Picasso’s Works on Paper Explored in Major Survey
Comprehensive Survey of Picasso’s Works on Paper Reveals Evolution of Artistic Approach, Techniques, and Motifs Over Seven Decades of Creativity
Opening July 2016, Pablo Picasso: Drawing Inspiration features hundreds of drawings and prints from the Israel Museum’s extensive collection, together with seminal paintings highlighting the exhibition’s themes
A major exhibition of Pablo Picasso’s works on paper at the Israel Museum provides audiences with a rare opportunity to follow this 20th century master’s evolution of key motifs and subject matter throughout his career, reflecting the inventiveness and virtuosity he applied to a range of mediums. On view from July 6 through November 19, 2016, Pablo Picasso: Drawing Inspiration brings together nearly 300 works from the Museum’s extensive collection of more than 800 drawings and prints by the artist. The exhibition illustrates turning points in the artist’s career, punctuated with major paintings on loan from the Musée Picasso, Paris; The Museum of Modern Art, New York; and the Museo Reina Sofia, Madrid; together with works from the Israel Museum’s own collection, providing visitors with a unique opportunity to compare the artist’s development across mediums.

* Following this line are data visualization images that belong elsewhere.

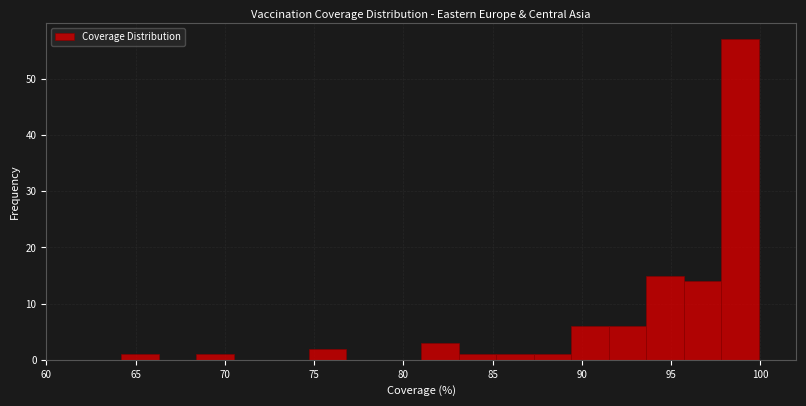

Reading left to right, transcribe this chart: for each bar, give the range it covers on the x-axis and its height. Neither the bar edges nor the heights are printed on the chart, so give them approximately, as read against the axes.

60.0 to 62.1: 0
62.1 to 64.2: 0
64.2 to 66.3: 1
66.3 to 68.4: 0
68.4 to 70.5: 1
70.5 to 72.6: 0
72.6 to 74.7: 0
74.7 to 76.8: 2
76.8 to 78.9: 0
78.9 to 81.0: 0
81.0 to 83.1: 3
83.1 to 85.2: 1
85.2 to 87.3: 1
87.3 to 89.4: 1
89.4 to 91.5: 6
91.5 to 93.6: 6
93.6 to 95.7: 15
95.7 to 97.8: 14
97.8 to 99.9: 57
99.9 to 102.0: 0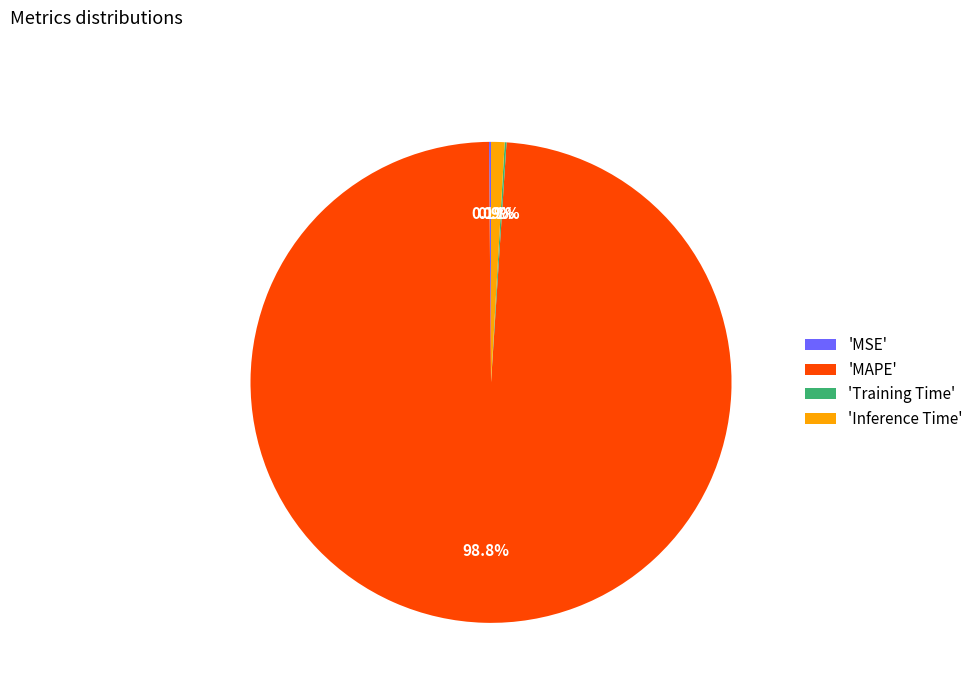

What is the largest slice in the pie chart?

'MAPE'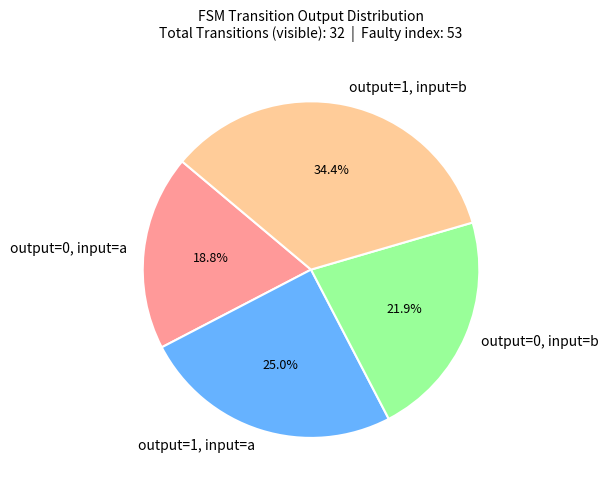

How many slices are in this pie chart?

4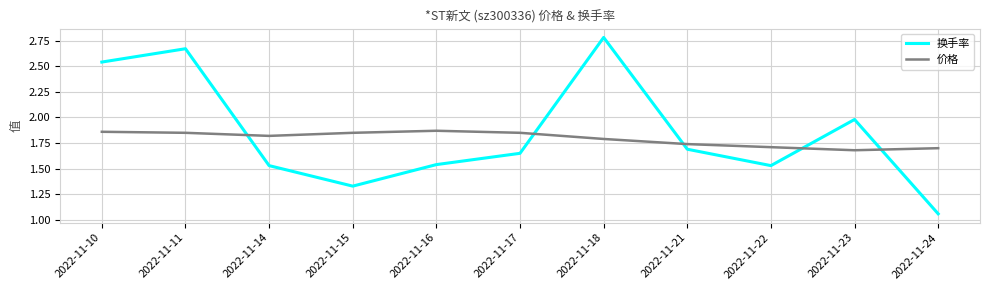

Which category has the lowest value across all series?

2022-11-24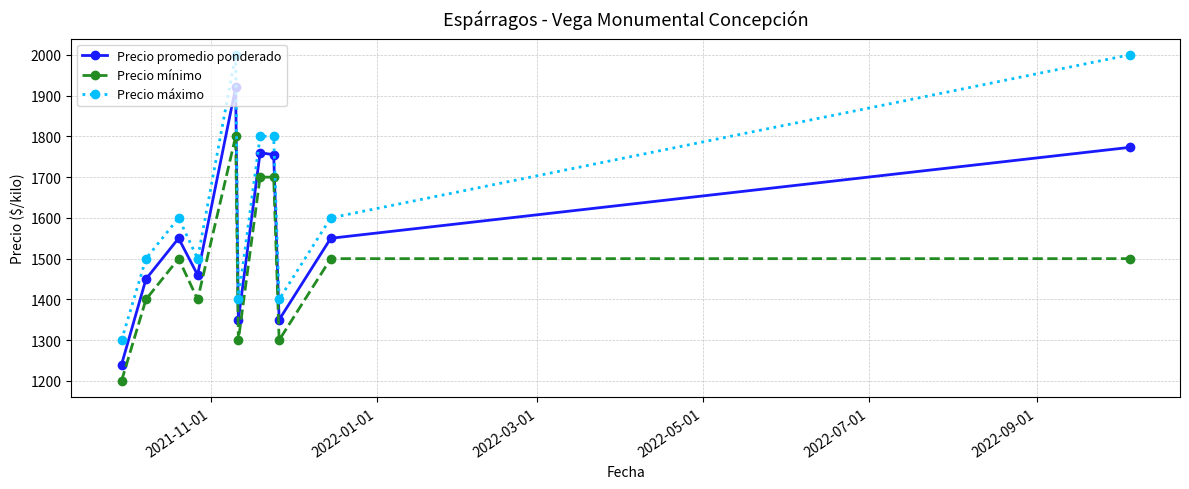

What is the value of the Precio máximo point at the 4th from the left?

1500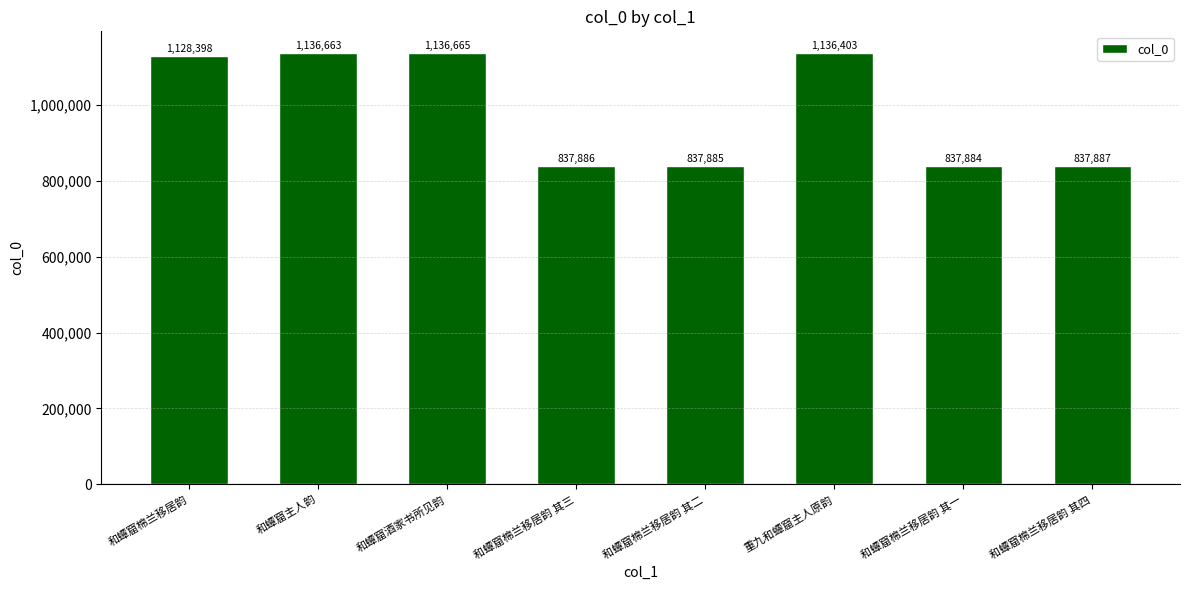

True or false: the data shows 1672532 at 重九和蟫窟主人原韵.

False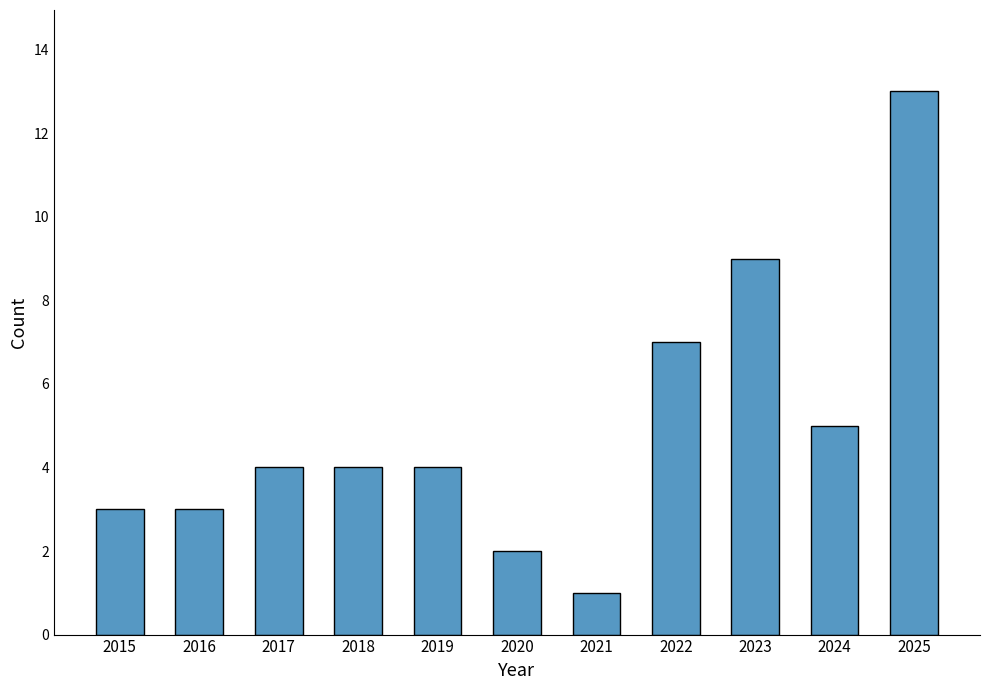

What is the difference between the values at 2016 and 2020?

1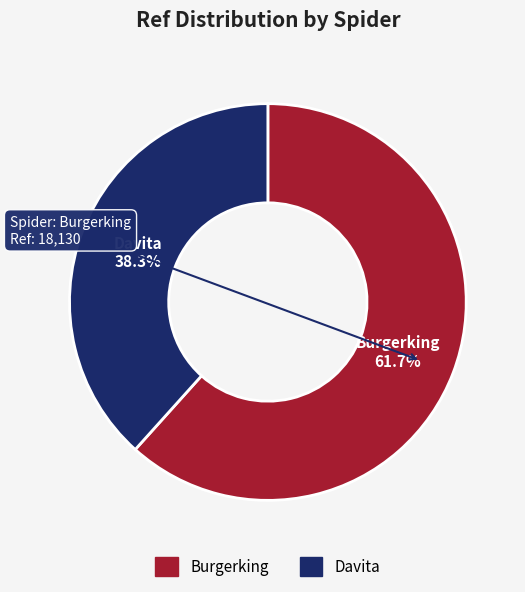

Count the number of slices in the pie.

2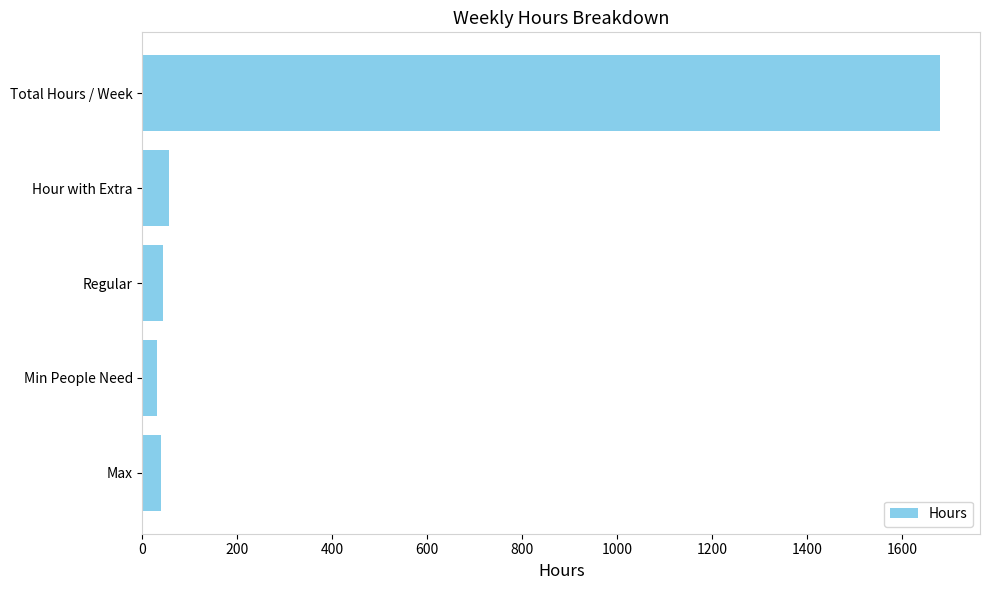

The chart shows a value of 44 at Regular. True or false?

True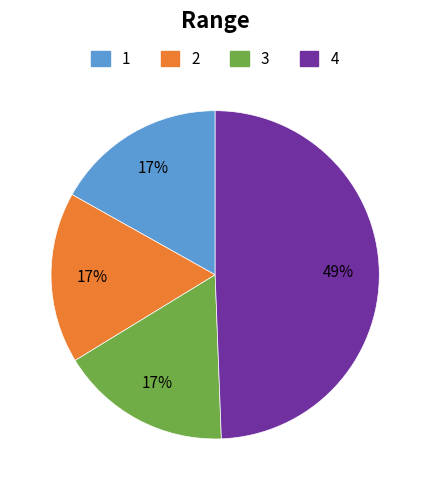

What is the ratio of the value at 1 to the value at 2?

1.0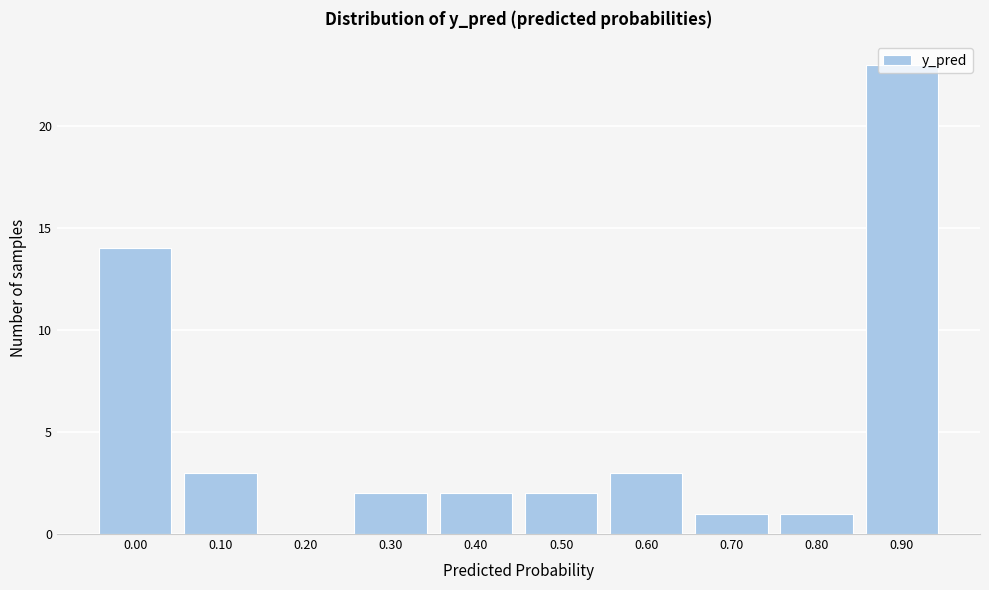

Which label corresponds to the largest value in the chart?

0.90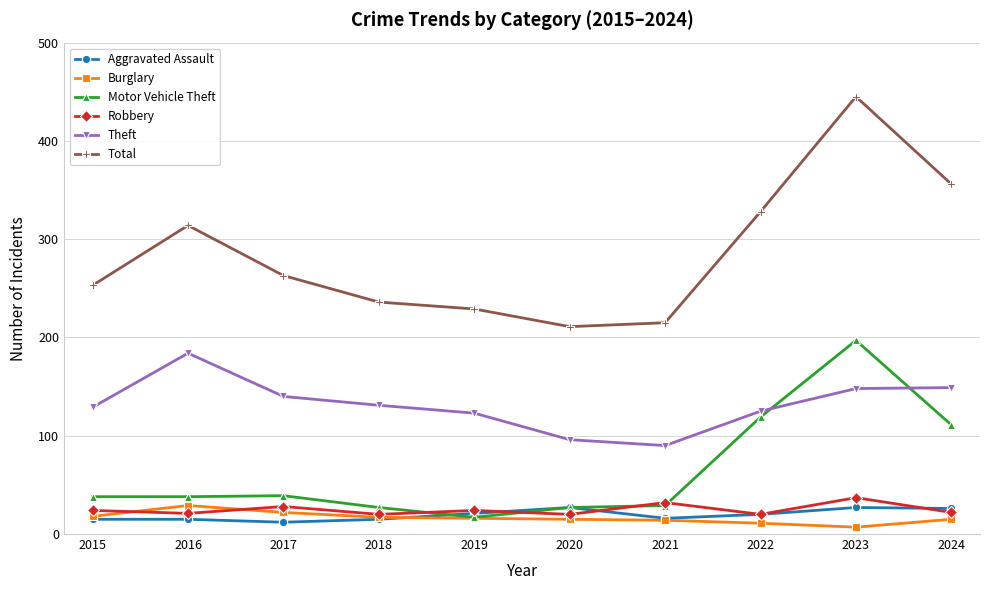

Where is the first local maximum for Theft?

2016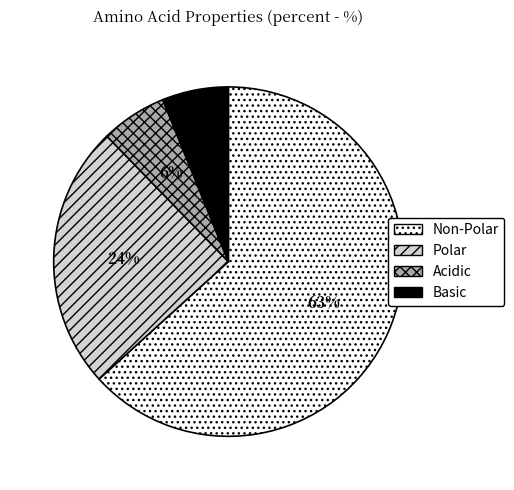

Count the number of slices in the pie.

4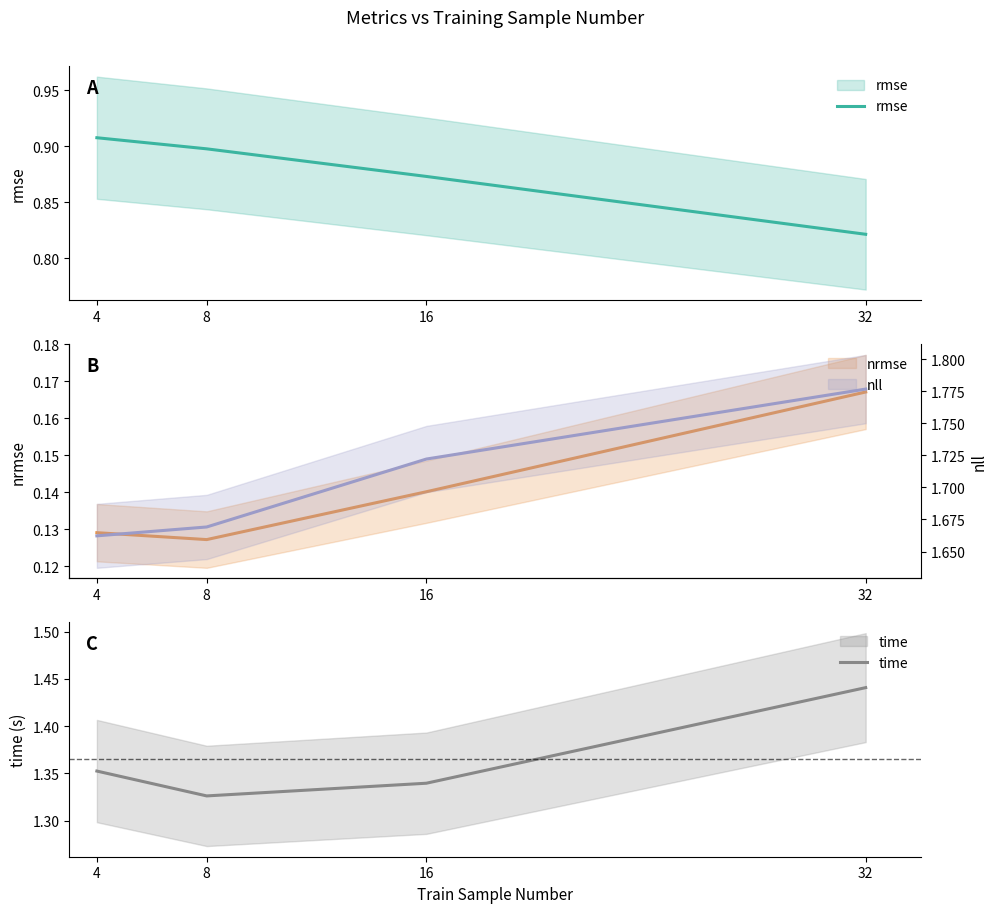

What is the sum of the nrmse values at 16 and 4?

0.3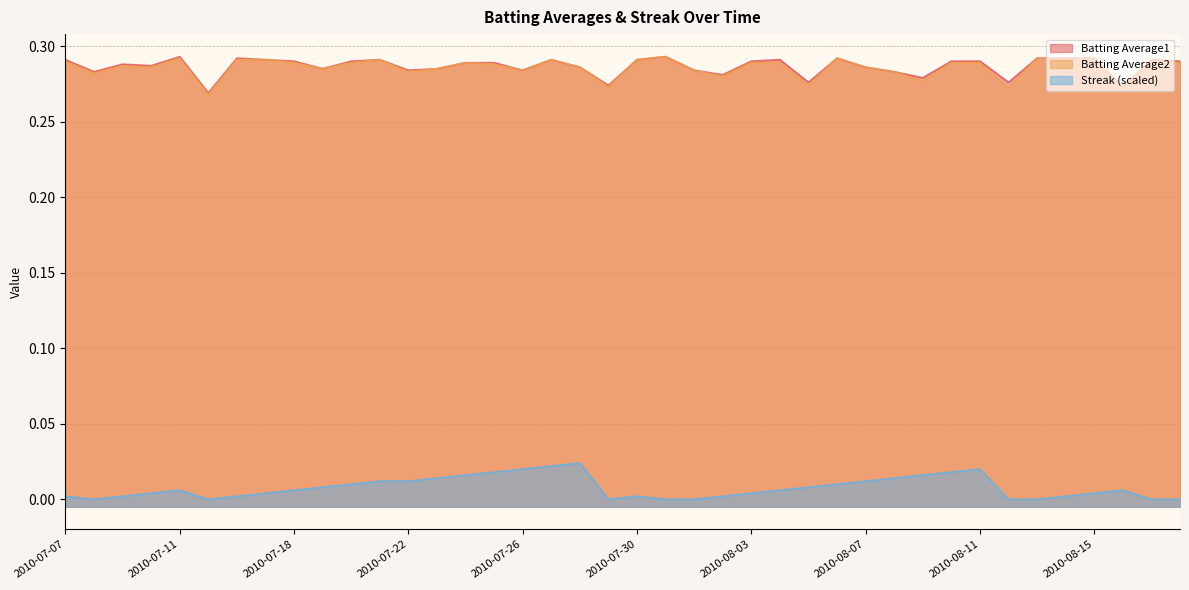

What is the total value across all series at 2010-08-18?

0.6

“This extensive and in-depth display of Picasso’s works on paper enables us to explore the foundational technical experimentation that supported Picasso’s artistic process throughout his creative lifetime,” said James S. Snyder, Anne and Jerome Fisher Director of the Israel Museum. “Picasso’s aesthetic morphed continuously in response to changing cultural exposure, life experience, politics, and many other external and internal influences. The works featured in this exhibition serve as a critical entry point for assessing his career-long impulse to innovate and to stretch his body of work, a characteristic that has assured Picasso’s standing as one of the most creative—and prolific—artists of the 20th century.”
Pablo Picasso: Drawing Inspiration follows the artist’s development chronologically through its many phases, from the turn of the 20th century to 1970, just three years before his death. Throughout the exhibition, the transformation and development of motifs are explored in great depth, including Picasso’s frequent return to such subjects as women, the Minotaur, and bullfighting—imbued each time with different meaning and depicted in new ways during each phase of his life and career.
A highlight of the exhibition is the presentation of works from four major printmaking portfolios that spanned Picasso’s career:
• La Suite des Saltimbanques (1904-1905), the first major printmaking project executed by Picasso, featuring a series of 14 etchings and drypoints that brings together works created from the Blue and Rose Periods.
• Vollard Suite (1930-1937), a complete series of 100 etchings that reveal the artist’s deep interest in classical sculpture and mythology, originally created for Ambroise Vollard, the noted avant-garde Paris art dealer and publisher.
• The Dream and Lie of Franco (1937), considered Picasso’s first explicitly political work, with its sequence of 18 individual prints satirizing the Spanish General Francisco Franco and including imagery that later emerges in Picasso’s studies for his most noted and notorious political work, Guernica.
• Suite 347 (1968), among the last hand-signed etchings Picasso ever created, at the age of 86, the series presents an autobiographical narrative replete with references to central art historical influences and to Picasso’s own life’s work, merged through Picasso’s signature stream-of-consciousness.
The Israel Museum’s extensive holdings of Picasso’s works on paper can be traced back to George Bloch, Zurich, a generous supporter of the Israel Museum and a friend of Picasso. In 1972, Bloch donated nearly 350 prints, mostly the first prints from each of their editions, which stimulated thereafter a stream of gifts that has endowed the Museum today with a remarkable treasury of Picasso’s legacy on paper.
A selection of major painting throughout Picasso’s career will underscore the exhibition’s narrative of evolving styles and subjects. Among them, Buste de femme (1907) on loan from the Musée Picasso, Paris, and Head of a Sleeping Woman (1907), on loan from The Museum of Modern Art, New York, illustrate Picasso’s early experimentation with the female figure, each in a distinctive style. Girl with a Mandolin (Fanny Tellier) (1910) from The Museum of Modern Art, New York, highlights the pinnacle of Picasso’s Analytic Cubism, and Figures by the Sea I (1932), from the Museo Reina Sofia, Madrid, demonstrates his shift from sculptural Surrealism in painting to the distorted abstraction that marks such works as Femme assise aux bras croisés (1937) and Portrait of Dora Maar (1937), from the Musée Picasso, Paris, and Sitting Woman (1949) from the Israel Museum’s own holdings.